Teks Sumber:
Pengalaman ini telah memberikan penafsiran dan pemahaman baru kepada warga Aceh terkait dengan solidaritas kemanusiaan, kata Siti. Ini benar-benar jauh dari kesan warga Aceh yang semula "peumulia jamee (pemuliaan tamu) dan adat meulaot yang mewajibkan menyelamatkan orang yang terancam nyawanya di laut".
“Apalagi, ketika pengelolaan pengungsi ini memakan waktu yang cukup lama, gesekan-gesekan dalam interaksi antar warga dan pengungsi tidak mungkin dihindari,” katanya.
Lebih jauh, Siti mengatakan penolakan pengungsi ini kemungkinan akan terus berlangsung, sehingga dapat menimbulkan potensi “kaos (kekacauan) dan menguatnya gesekan antara warga dengan pengungsi Rohingya yang masih di daratan.”
Kekhawatiran ini memicu desakan agar pemerintah mengurus pengungsi bukan sekadar "memberikan kebutuhan sandang, papan, pangan".
“Namun interaksi sosial mereka, adaptasi sosial mereka dengan pola kehidupan warga setempat juga perlu diperhatikan dengan serius. Potensi-potensi konflik perlu dipetakan,” kata Siti.
Gelombang yang lebih besar
Chris Lewa, direktur Arakan Project, lembaga advokasi HAM untuk minoritas Rohingya mempertanyakan implementasi Peraturan Presiden No. 125/2016 tentang Penanganan Pengungsi dari Luar Negeri.
Dalam regulasi ini disebutkan pemerintah dapat melakukan tindakan penyelamatan terhadap pengungsi di perairan Indonesia.

Data Tinjauan:
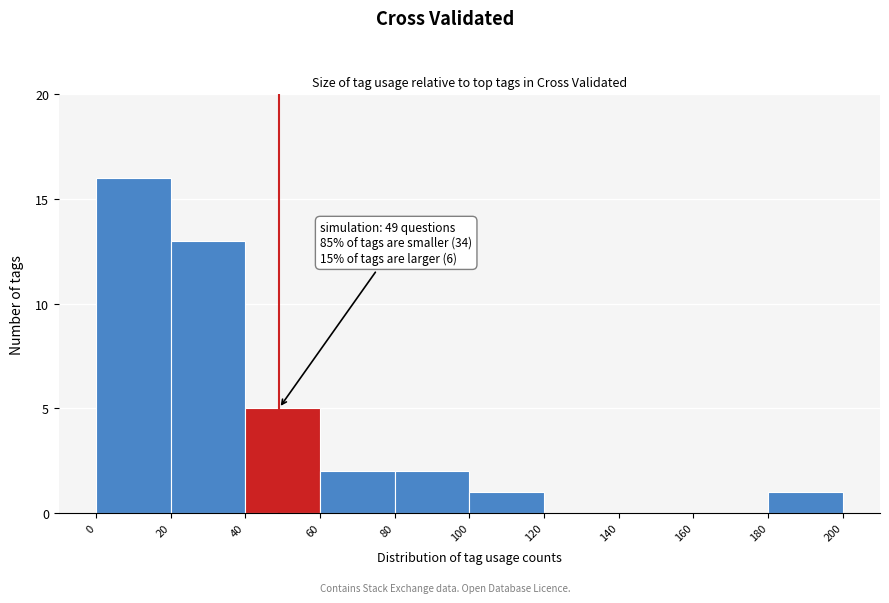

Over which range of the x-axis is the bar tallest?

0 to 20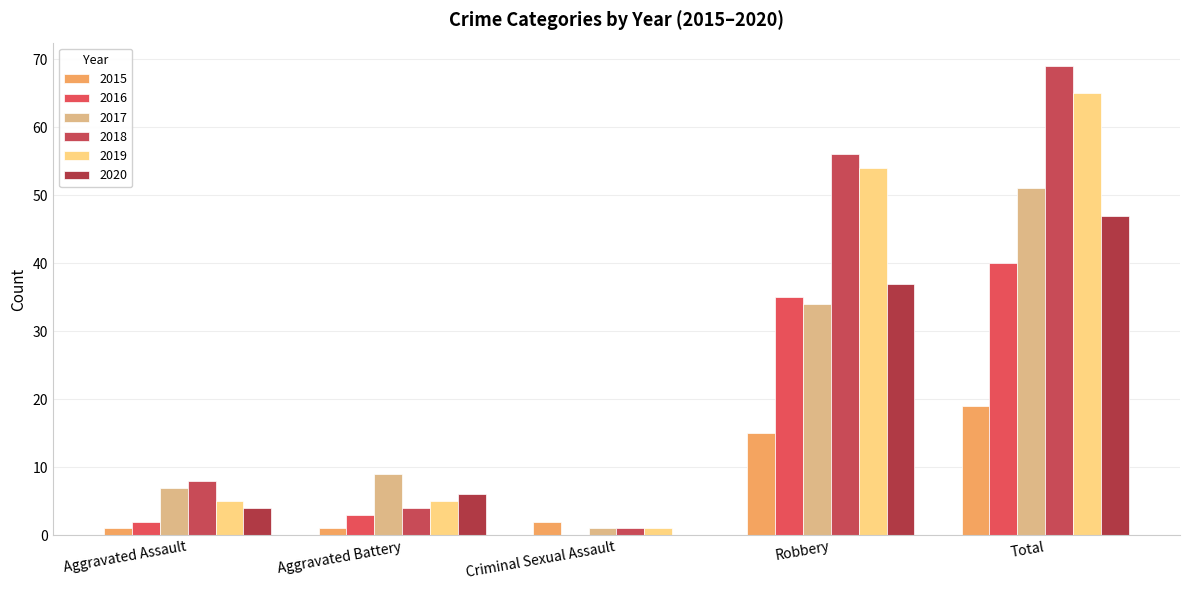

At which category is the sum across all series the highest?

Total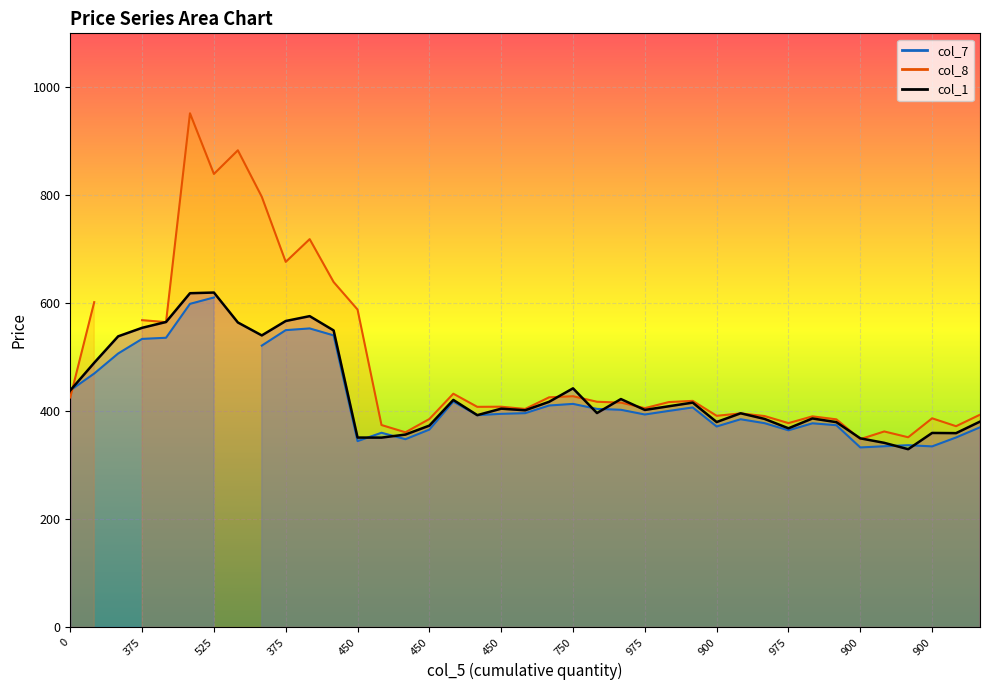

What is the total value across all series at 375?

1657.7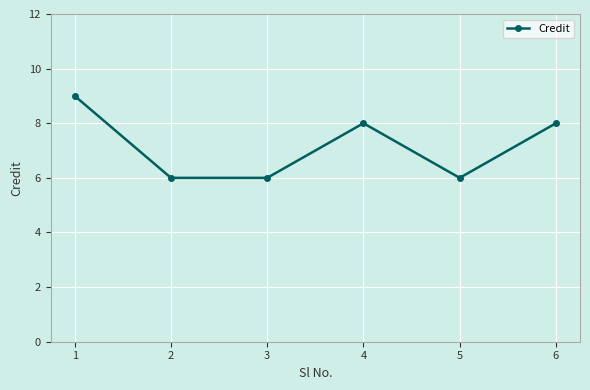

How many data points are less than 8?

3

Perintah Kerja:
Tolong sebutkan peraturan yang implementasinya dipertanyakan oleh Chris Lewa menurut teks sumber. Catatan-catatan ini merupakan bahan yang terpisah dari teks sumber.

Jawaban Latihan:
Peraturan Presiden No. 125/2016 tentang Penanganan Pengungsi dari Luar Negeri.